Spiders have only two body regions and eight legs. This classifies them as arachnids where as those which have three body regions and six legs are classified as insects. Spiders are predatory invertebrate animals that have two body segments, eight legs, no chewing mouth parts and no wings. All spiders produce silk, a thin, strong protein strand extruded by the spider from spinnerets most commonly found on the end of the abdomen. Many species use it to trap insects in webs, although there are also many species that hunt freely. Silk can be used to aid in climbing, form smooth walls for burrows, build egg sacs, wrap prey, and temporarily hold sperm, among other applications. Most spiders inject venom to protect themselves or to kill prey. However, in southeast Georgia, only the black widow and the brown recluse are considered dangerous.
Spiders, unlike insects, have only two body segments (tagmata) instead of three: a fused head and thorax (called a cephalothorax or prosoma) and an abdomen (called the opisthosoma).The abdomen and cephalothorax are connected with a thin waist called the pedicle or the pregenital somite, a trait that allows the spider to move the abdomen in all directions. They have pedipalps (or just palps), at the base of which are coxae or maxillae next to their mouth that aid in ingesting food; the ends of the palp are modified in adult males into elaborate and often species-specific structures used for mating. Since they have no antennae, they use specialised and sensitive hairs on their legs to pick up scent, sounds, vibrations and air currents. Spiders usually have eight eyes in various arrangements, although some have four or even two eyes. Several families of hunting spiders, such as jumping spiders and wolf spiders, have fair to excellent vision. The main pair of eyes in jumping spiders even see in color. However, most spiders that lurk on flowers, webs, and other fixed locations waiting for prey tend to have very poor eyesight; instead they possess an extreme sensitivity to vibrations, which aids in prey capture. Vibration sensitive spiders can sense vibrations from such various mediums as the water surface, the soil or their silk threads. Also changes in the air pressure can be detected in the search for prey. The abdomen has no appendages except from one to four (usually three) modified pairs of movable telescoping organs called spinnerets, which produce silk.

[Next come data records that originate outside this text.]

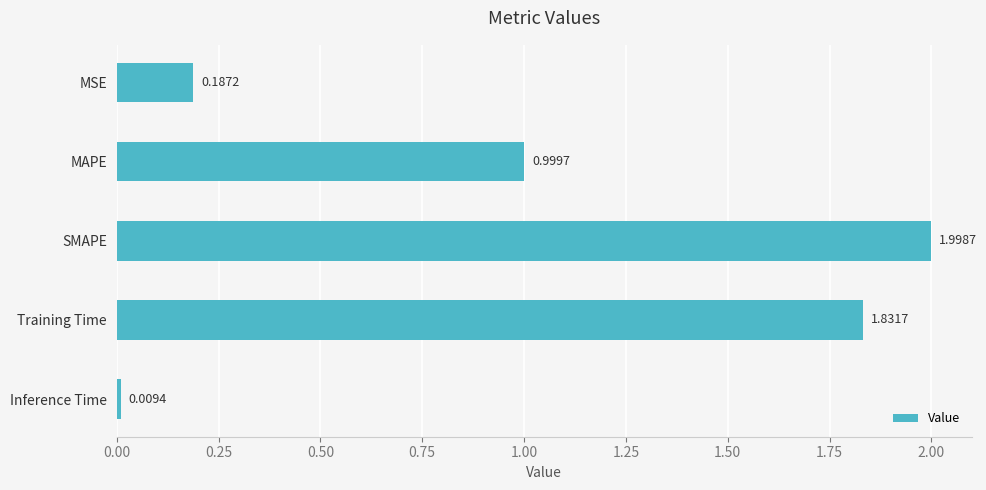

At which label is the value closest to 1?

MAPE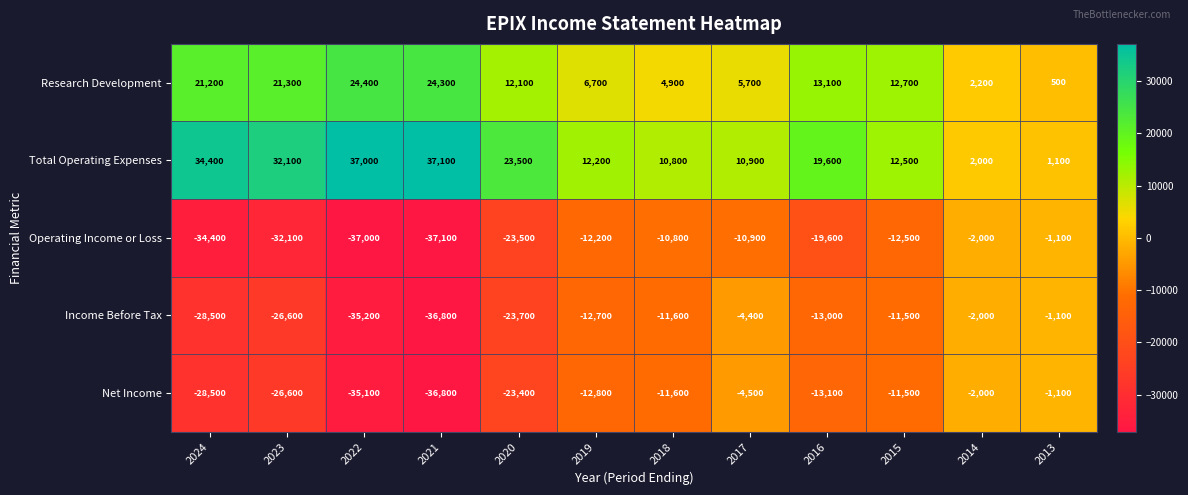

What is the maximum value shown in the chart?

37100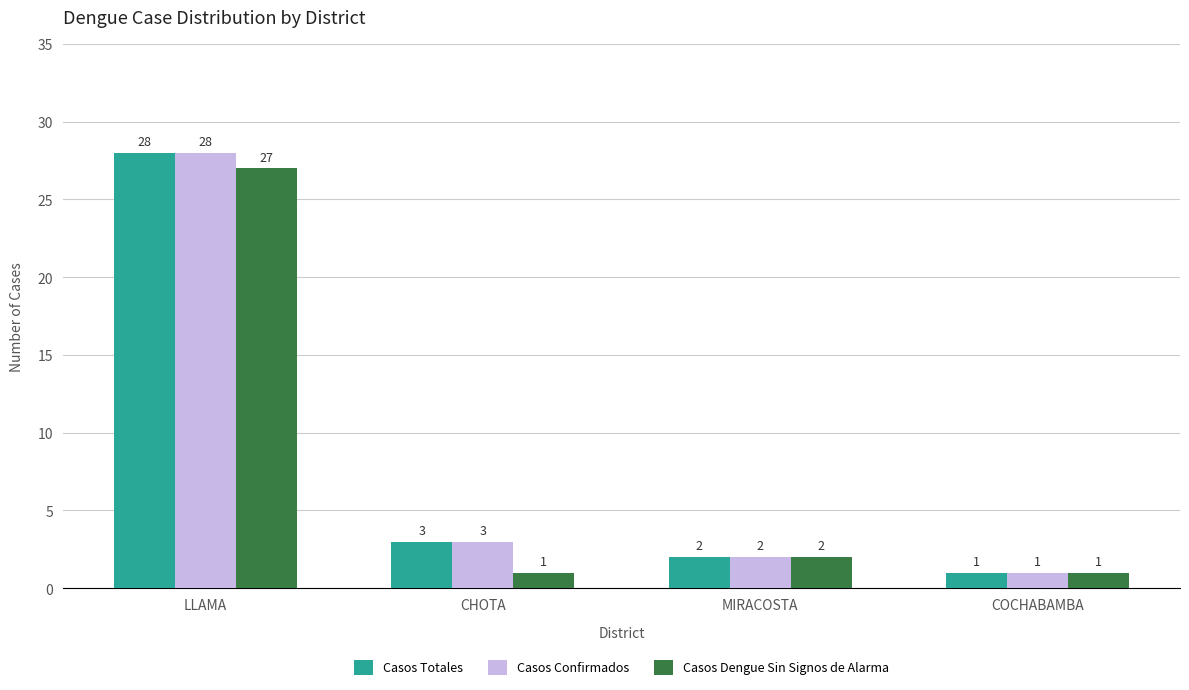

Which label corresponds to the largest value in the chart?

LLAMA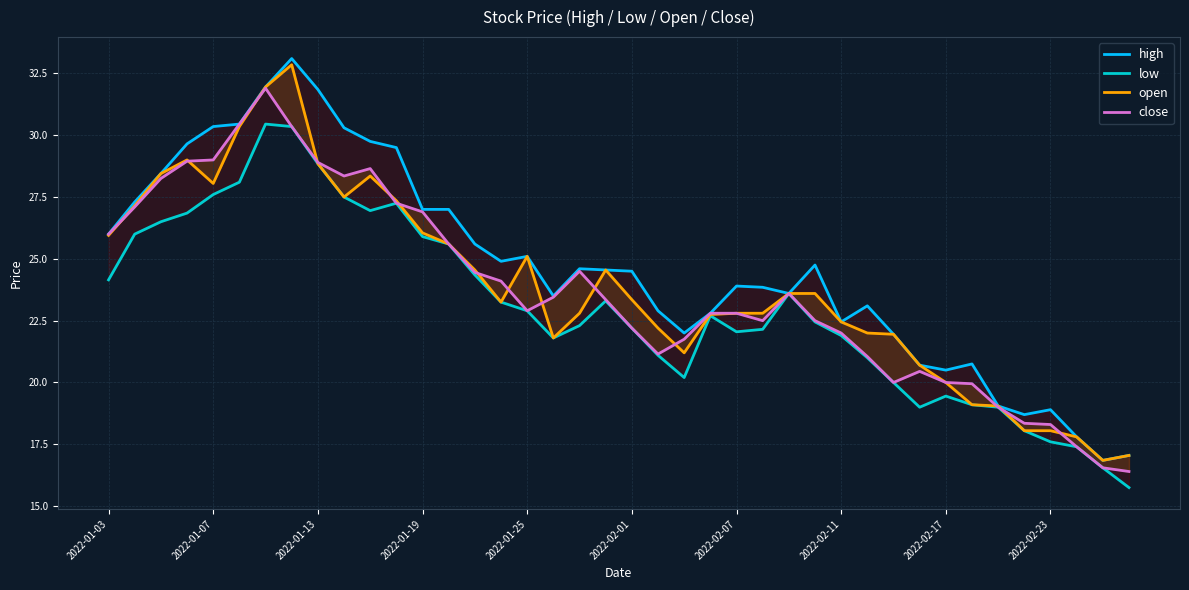

Is this an area chart (filled region under the line)?

No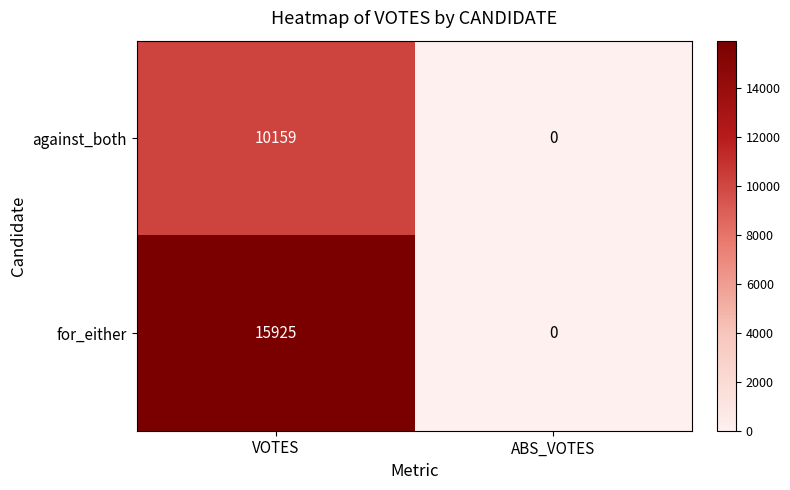

Which category has the lowest value across all series?

ABS_VOTES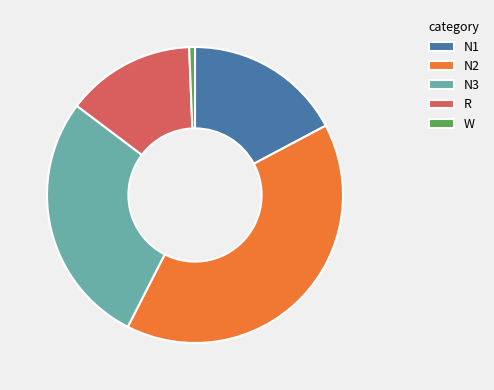

How many segments does this pie chart have?

5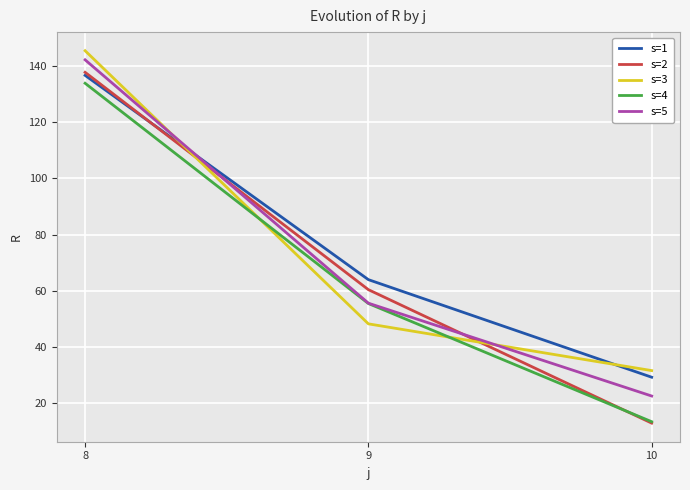

What is the minimum value for s=4?

13.5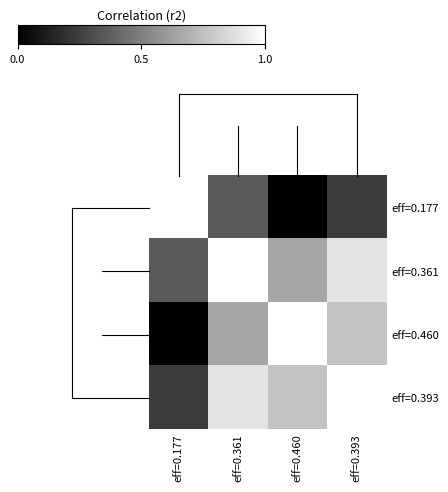

Reading left to right, transcribe all the data shown in this chart.

eff=0.177: eff=0.177=1.0	eff=0.361=0.4	eff=0.460=0.0	eff=0.393=0.2
eff=0.361: eff=0.177=0.4	eff=0.361=1.0	eff=0.460=0.6	eff=0.393=0.9
eff=0.460: eff=0.177=0.0	eff=0.361=0.6	eff=0.460=1.0	eff=0.393=0.8
eff=0.393: eff=0.177=0.2	eff=0.361=0.9	eff=0.460=0.8	eff=0.393=1.0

Spiders can only eat their food in liquid form. For this purpose predigestion is carried out both internally and externally to liquefy the tissues of their prey. Some spiders do this by spitting up digestive juices onto prey while chewing it with their chelicerae. The resulting liquefied "soup" is then then sucked up by the spider. Dense combs of hairs around the mouth filter out solids while the spider ingests the liquids. Undigested or uneaten parts of the prey are later discarded. Some spiders do not chew their food, but inject digestive fluids from their stomachs directly into the body of the prey to liquefy the inner tissues and organs. The spider then sucks out the liquefied tissues, eventually leaving the empty outer exoskeleton of the prey. Many spiders will store prey temporarily. Web-building spiders that have made a shroud of silk to quiet their envenomed prey's death struggles will often leave them in these shrouds and then consume them later.

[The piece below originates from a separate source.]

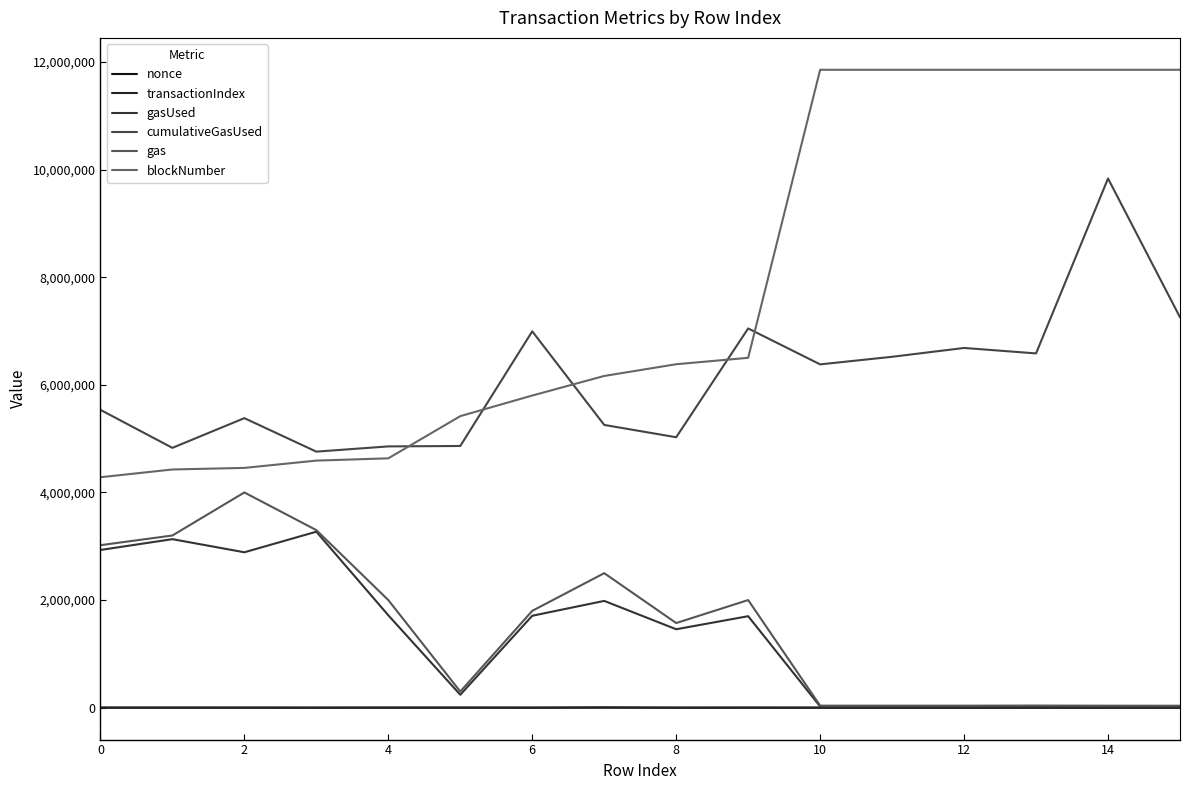

Is this an area chart (filled region under the line)?

No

The time between when an egg is fertilized and when the spider begins to take the shape of an adult spider is referred to as the embryonic stage. As the spider enters the larval stage, it begins to look more and more like a full grown spider. It enters the larval stage as a prelarva and, through subsequent molts, reaches its larval form, a spider-shaped animal feeding off its yolk supply. After a few more molts (also called instars) body structures become differentiated. Soon, all organ systems are complete and the animal begins to hunt on its own; it has reached the nympho-imaginal stage.This stage is differentiated into two sub-stages: the nymph, or juvenile stage and the adult stage. A spider does not become sexually mature until it makes the transition from nymph to adult. Once a spider has reached the adult stage, it will remain there until its death.

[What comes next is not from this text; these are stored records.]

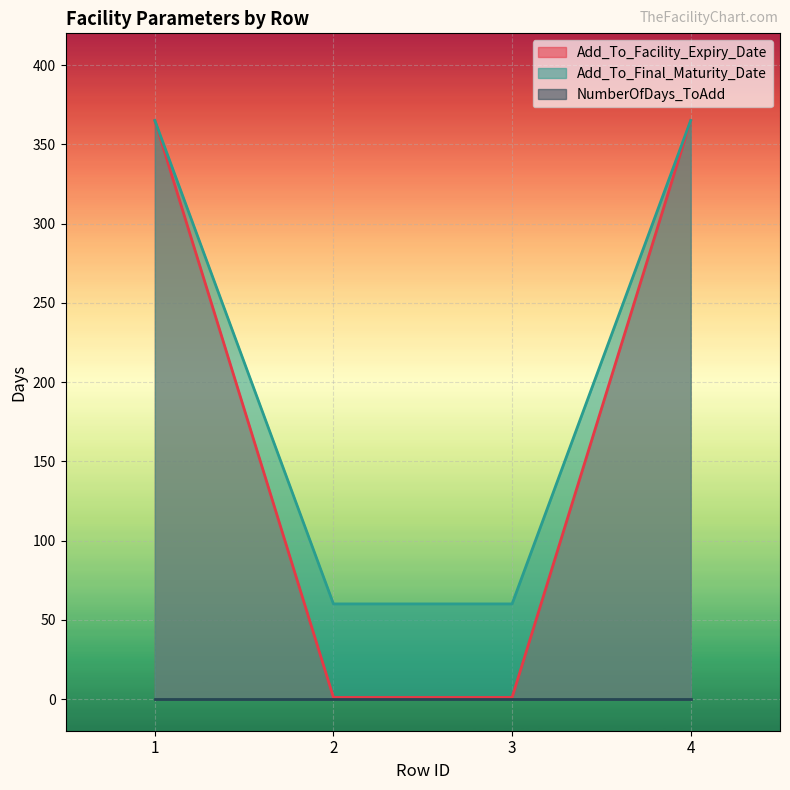

What is the greatest value displayed?

365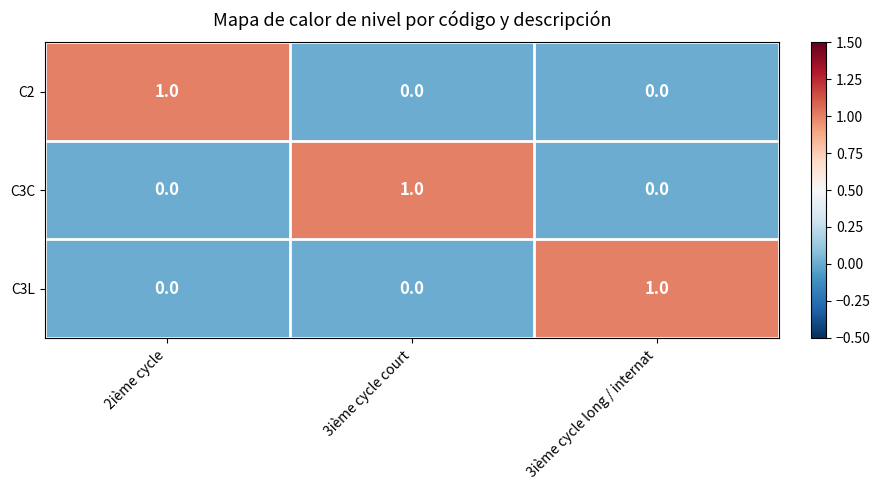

Reading right to left, list all the values displayed in this chart.

C2: 3ième cycle long / internat=0	3ième cycle court=0	2ième cycle=1
C3C: 3ième cycle long / internat=0	3ième cycle court=1	2ième cycle=0
C3L: 3ième cycle long / internat=1	3ième cycle court=0	2ième cycle=0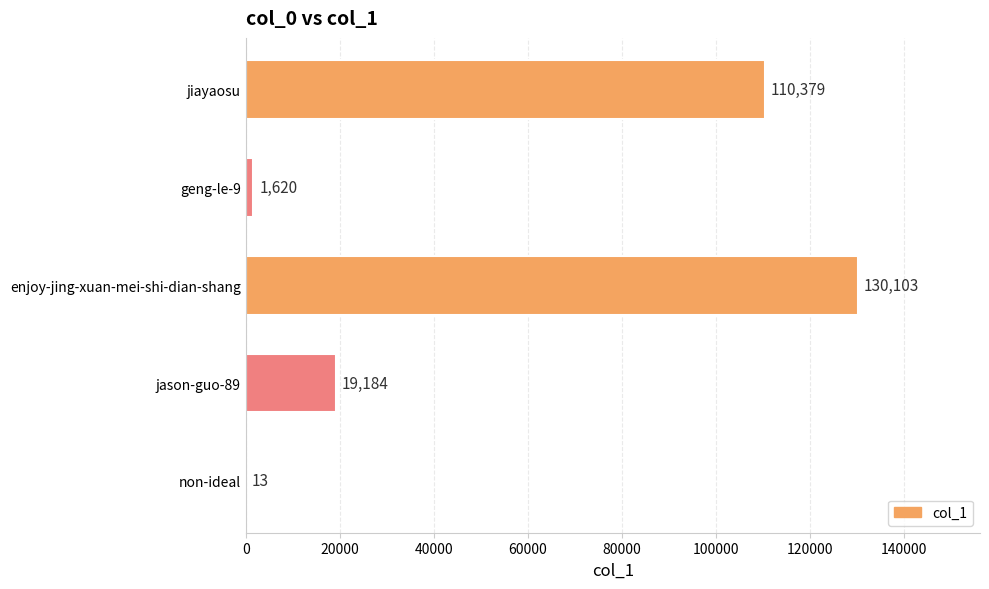

The chart shows a value of 33519 at enjoy-jing-xuan-mei-shi-dian-shang. True or false?

False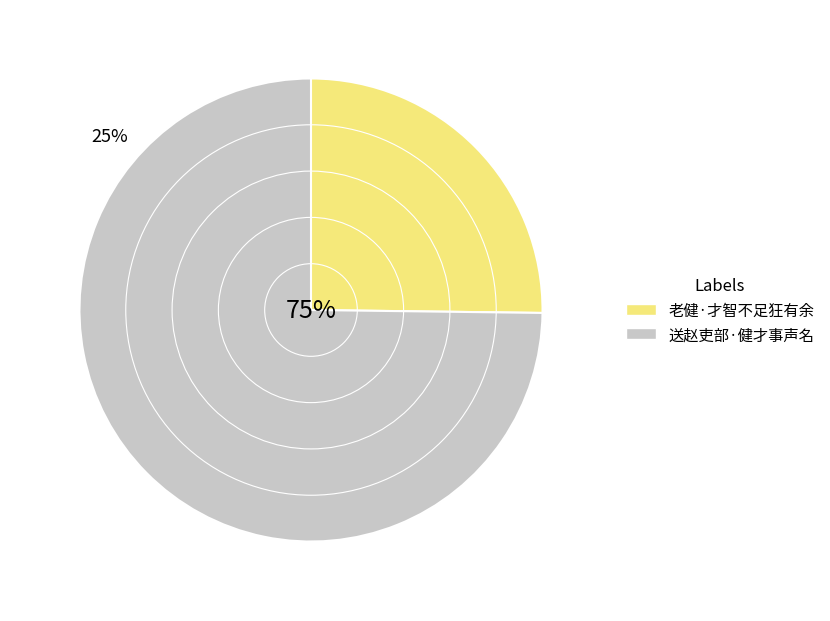

What percentage do 送赵吏部·健才事声名 and 老健·才智不足狂有余 together represent?

100.0%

Spiders reproduce by means of eggs, which are packed into silk bundles called egg sacs. Spiders often use elaborate mating rituals (especially the visually advanced jumping spiders) to allow conspecifics to identify each other and to allow the male to approach and inseminate the female without triggering a predatory response. If the approach signals are exchanged correctly, the male spider must (in most cases) make a timely departure after mating to escape before the female's normal predatory instincts return. Sperm transmission from male to female occurs indirectly. When a male is ready to mate, he spins a web pad upon which he discharges his seminal fluid. He then dips his pedipalps (also known as palpi), the small, leg-like appendages on the front of his cephalothorax, into the seminal fluid, picking it up by capillary attraction. Mature male spiders have swollen bulbs on the end of their palps for this purpose, and this is a useful way to identify the sex of a spider in the field. With his palps thus charged he goes off in search of a female. Copulation occurs when the male inserts one or both palps into the female's genital opening, known as the epigyne. He transfers his seminal fluid into the female by expanding the sinuses in his palp.